Porém, chegamos em um ponto de uma época, onde essa “liberdade” nos aprisionou e, ao invés de sermos quem somos, estamos presos em um padrão de beleza que está impregnado na mente e no conceito da sociedade.
Muitas vezes, nos vemos obrigados a nos sujeitarmos a esses padrões, dos quais, se não usamos a roupa do momento, da moda, aquela que todos estão usando, somos considerados anormais, se não usamos aquela marca cara que é adorada pela maioria, somos considerados incomuns ou antiquados, quando decidimos não usar maquiagem por um dia, nos consideram desleixados, e por escolhermos ser quem queremos ser, nos chamam de esquisitos. Até quando o que chamamos de liberdade não será considerada opressão?
Vivemos em um mundo onde nos últimos 10 anos a tentativa de suicídio, principalmente entre os adolescentes e jovens, tem aumentado cada vez mais. Entre os anos de 1980 e 2000 teve um aumento em 20 vezes os suicídios na faixa de 15 a 24 anos, e esse número cresce a cada dia que passa. O motivo que uma pessoa tem de cometer esse ato, claro que varia de pessoa para pessoa, mas, certamente, em muitos casos o motivo é a pressão da sociedade em impor certos conceitos e padrões, e esse sentimento de liberdade acaba sendo aprisionado, por não se encaixarem nesse padrão imposto pela sociedade.
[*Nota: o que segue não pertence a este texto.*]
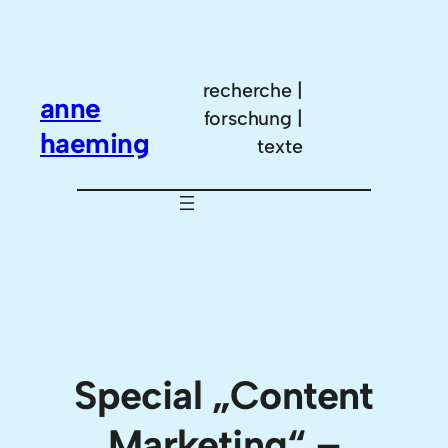
Zum
Inhalt
springen
recherche |
anne
forschung |
haeming
texte
Special „Content
Marketing“ –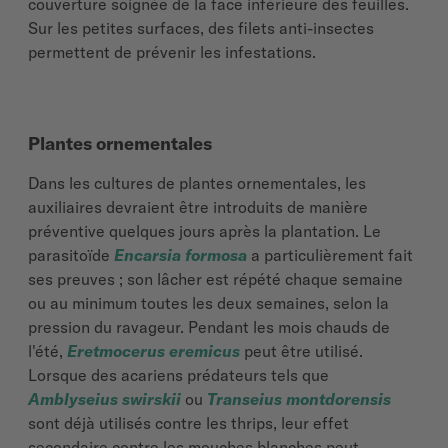
couverture soignée de la face inférieure des feuilles.
Sur les petites surfaces, des filets anti-insectes
permettent de prévenir les infestations.
Plantes ornementales
Dans les cultures de plantes ornementales, les
auxiliaires devraient être introduits de manière
préventive quelques jours après la plantation. Le
parasitoïde
Encarsia formosa
a particulièrement fait
ses preuves ; son lâcher est répété chaque semaine
ou au minimum toutes les deux semaines, selon la
pression du ravageur. Pendant les mois chauds de
l'été,
Eretmocerus eremicus
peut être utilisé.
Lorsque des acariens prédateurs tels que
Amblyseius swirskii
ou
Transeius montdorensis
sont déjà utilisés contre les thrips, leur effet
secondaire contre les mouches blanches peut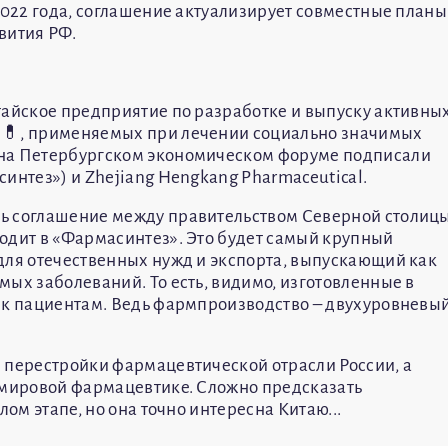
2022 года, соглашение актуализирует совместные планы
вития РФ.
тайское предприятие по разработке и выпуску активны
 💊, применяемых при лечении социально значимых
 на Петербургском экономическом форуме подписали
интез») и Zhejiang Hengkang Pharmaceutical.
ь соглашение между правительством Северной столиц
одит в «Фармасинтез». Это будет самый крупный
для отечественных нужд и экспорта, выпускающий как
ых заболеваний. То есть, видимо, изготовленные в
 к пациентам. Ведь фармпроизводство – двухуровневы
 перестройки фармацевтической отрасли России, а
 мировой фармацевтике. Сложно предсказать
лом этапе, но она точно интересна Китаю...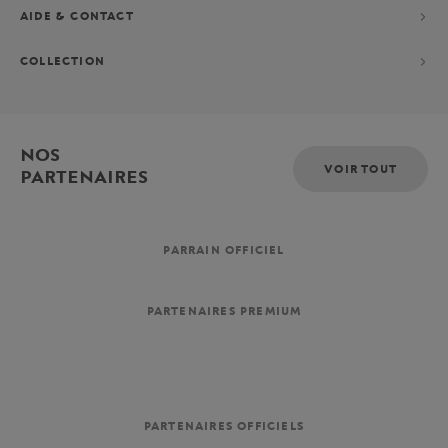
AIDE & CONTACT
COLLECTION
NOS
VOIR TOUT
PARTENAIRES
PARRAIN OFFICIEL
PARTENAIRES PREMIUM
PARTENAIRES OFFICIELS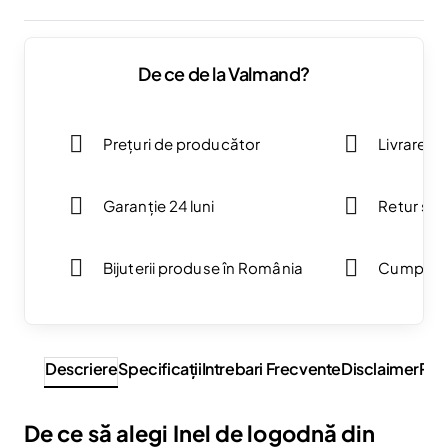
De ce de la Valmand?
Prețuri de producător
Livrare g
Garanție 24 luni
Retur simp
Bijuterii produse în România
Cumpărăt
Descriere
Specificaţii
Intrebari Frecvente
Disclaimer
Rev
De ce să alegi Inel de logodnă din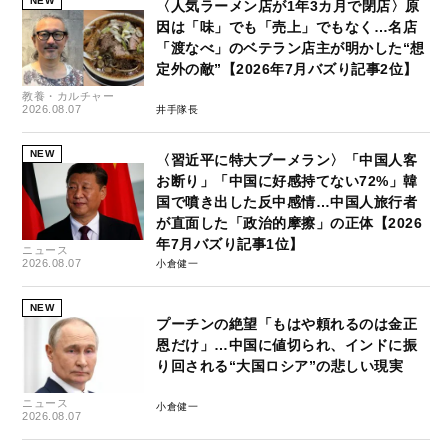
NEW
〈人気ラーメン店が1年3カ月で閉店〉原
因は「味」でも「売上」でもなく…名店
「渡なべ」のベテラン店主が明かした“想
定外の敵”【2026年7月バズり記事2位】
教養・カルチャー
2026.08.07
井手隊長
NEW
〈習近平に特大ブーメラン〉「中国人客
お断り」「中国に好感持てない72%」韓
国で噴き出した反中感情…中国人旅行者
が直面した「政治的摩擦」の正体【2026
年7月バズり記事1位】
ニュース
2026.08.07
小倉健一
NEW
プーチンの絶望「もはや頼れるのは金正
恩だけ」…中国に値切られ、インドに振
り回される“大国ロシア”の悲しい現実
ニュース
小倉健一
2026.08.07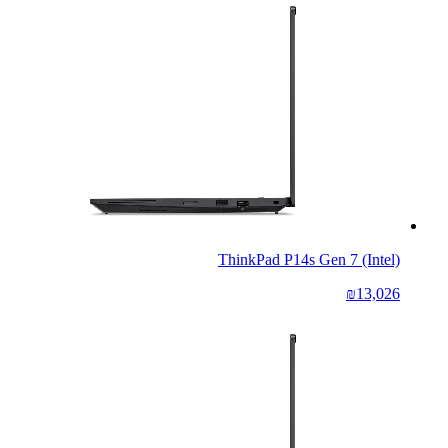
ThinkPad P14s Gen 7 (Intel)
₪13,026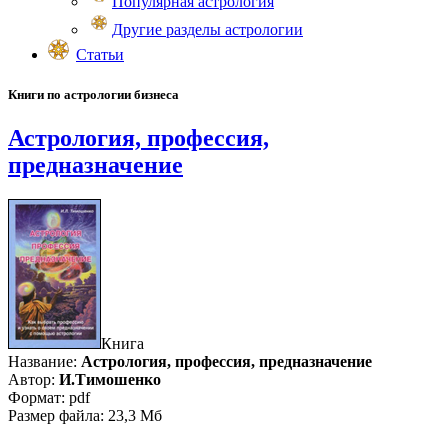
Популярная астрология
Другие разделы астрологии
Статьи
Книги по астрологии бизнеса
Астрология, профессия,
предназначение
Книга
Название:
Астрология, профессия, предназначение
Автор:
И.Тимошенко
Формат: pdf
Размер файла: 23,3 Мб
A solução para esse problema seria uma quebra de ideais que estão querendo ou não, impor no subconsciente de toda a sociedade, como por exemplo: “mulher bonita é a que tem cabelo longo” ou até “para ser bonita precisa ser magra”. Esses estereótipos que podem até levar pessoas ao suicídio precisam sair da mente de todos para podermos finalmente experimentarmos dessa liberdade.